A key element of the WoManikin is that the design is open-source, making it as accessible as possible. Rather than manufacture a whole new manikin, training organisations can simply adapt existing dummies.
"Originally, we explored the idea of re-creating a full manikin with breasts but after talking more with various CPR experts we realized the high cost of a manikin made buying a second one cost-prohibitive for independent instructors and local schools. This was one of those times were you have to go back to the drawing board, but the challenging limitations helped you find an even better solution that you had not imagined at first," explains the team at JOAN. "The Womanikin instead became a universal attachment with breasts, made out of easily attainable fabrication materials (neoprene fabric and silicone breasts) that can be applied on to any commonly used CPR manikin. This way, we re-design every existing CPR manikin without asking instructors to carry two different dolls. It was also very important to us to make it open source and release the design patterns for free on the website for any organization to download it and use it in classes right away."
That CPR dummies reflect only male bodies – assuming men as ‘the norm’ and essentially erasing half the planet – is just one example of gender-exclusive design bias. Earlier in the year, activist Caroline Criado Perez published ‘Invisible Women’, a book detailing the ways in which research and design across multiple fields routinely fail women by treating men as ‘the norm’. Google’s speech-recognition software is trained on male voices and is 70% more likely to understand men. Just recently it was revealed that drugs research almost exclusively uses male mice, resulting in drugs that can be sub-optimal for women.
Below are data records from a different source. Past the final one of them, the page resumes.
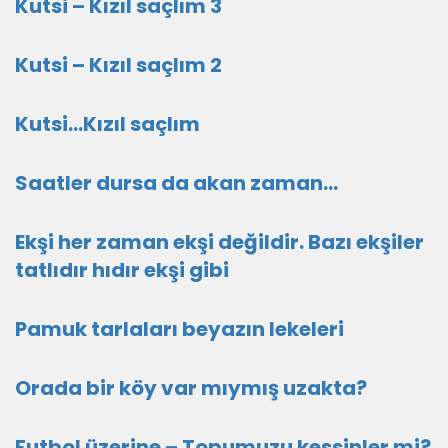
Kutsi – Kızıl saçlım 3
Kutsi – Kızıl saçlım 2
Kutsi...Kızıl saçlım
Saatler dursa da akan zaman…
Ekşi her zaman ekşi değildir. Bazı ekşiler
tatlıdır hıdır ekşi gibi
Pamuk tarlaları beyazın lekeleri
Orada bir köy var mıymış uzakta?
Futbol üzerine – Topumuzu kessinler mi?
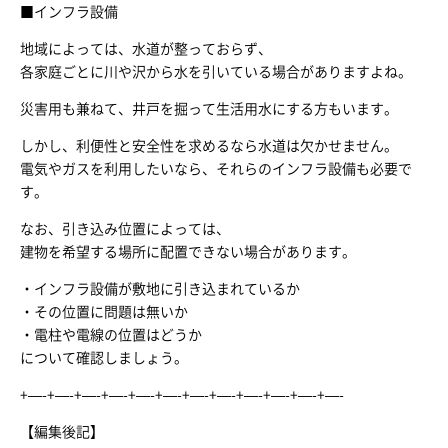
■インフラ設備
地域によっては、水道が整っておらず、
各家庭ごとに川や沢から水を引いている場合がありますよね。
災害用も兼ねて、井戸を掘って生活用水にする方もいます。
しかし、利便性と安全性を求めるなら水道は欠かせません。
電気やガスを利用したいなら、それらのインフラ設備も必要で
す。
なお、引き込み位置によっては、
建物を希望する場所に配置できない場合があります。
・インフラ設備が敷地に引き込まれているか
・その位置に問題は無いか
・電柱や電線の位置はどうか
について確認しましょう。
+—-+—-+—-+—-+—-+—-+—-+—-+—-+—-+—-+—-
【編集後記】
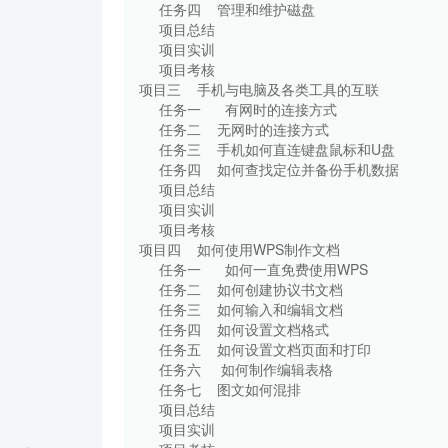
任务四 管理和维护磁盘
项目总结
项目实训
项目考核
项目三 手机与电脑及各类工
任务一 有网时的连接方
任务二 无网时的连接方
任务三 手机如何直连键盘鼠
任务四 如何查找定位并备份
项目总结
项目实训
项目考核
项目四 如何使用WPS制作
任务一 如何一直免费使用W
任务二 如何创建协议书文
任务三 如何输入和编辑文
任务四 如何设置文档格
任务五 如何设置文档页面和
任务六 如何制作编辑表
任务七 图文如何混排
项目总结
项目实训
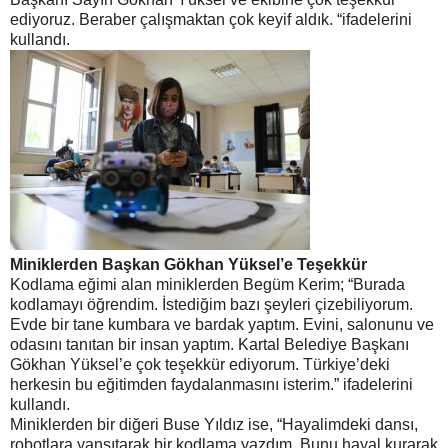
ediyoruz. Beraber çalışmaktan çok keyif aldık. “ifadelerini
kullandı.
Miniklerden Başkan Gökhan Yüksel’e Teşekkür
Kodlama eğimi alan miniklerden Begüm Kerim; “Burada
kodlamayı öğrendim. İstediğim bazı şeyleri çizebiliyorum.
Evde bir tane kumbara ve bardak yaptım. Evini, salonunu ve
odasını tanıtan bir insan yaptım. Kartal Belediye Başkanı
Gökhan Yüksel’e çok teşekkür ediyorum. Türkiye’deki
herkesin bu eğitimden faydalanmasını isterim.” ifadelerini
kullandı.
Miniklerden bir diğeri Buse Yıldız ise, “Hayalimdeki dansı,
robotlara yansıtarak bir kodlama yazdım. Bunu hayal kurarak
Women are more likely to be injured or killed in car collisions because most cars are designed only using crash test dummies based on male proportions, musculature and weight distributions. Volvo, which has been using female crash test dummies since the 90s, released 40 years’ worth of research data for other manufacturers to use.
"There are millions of ways women are treated differently, the more we dig in, the more we find the world has not taken women into consideration. This particular cause, resulted in women dying on the streets with nobody rushing in to help them," says the team at JOAN. "The WoManikin won’t solve everything, but we hope it’s a step in the right direction."
In order to spread the word about WoManikin, the team at JOAN has also created a sharply-design creative campaign that will play out online and via social media. They have also partnered with gender gender equality advocacy organisation, the United State of Women, to launch a new digital and social campaign. The campaign, which kicks off for National CPR Awareness Week in the US, and will include a social media challenge through Instagram stories where women share short videos explaining why women often don’t receive CPR. Women will encourage their followers to demand CPR using #GiveMeCPR.
"The United State of Women is thrilled to partner with JOAN on this important campaign to increase access to CPR for all women and girls. We believe the WoManikin is a crucial step towards training all healthcare professionals to perform life-saving care on all people, and to ensure that we move closer to healthcare equity in this country,” says Jordan Brooks, Managing Director and COO of United State of Women.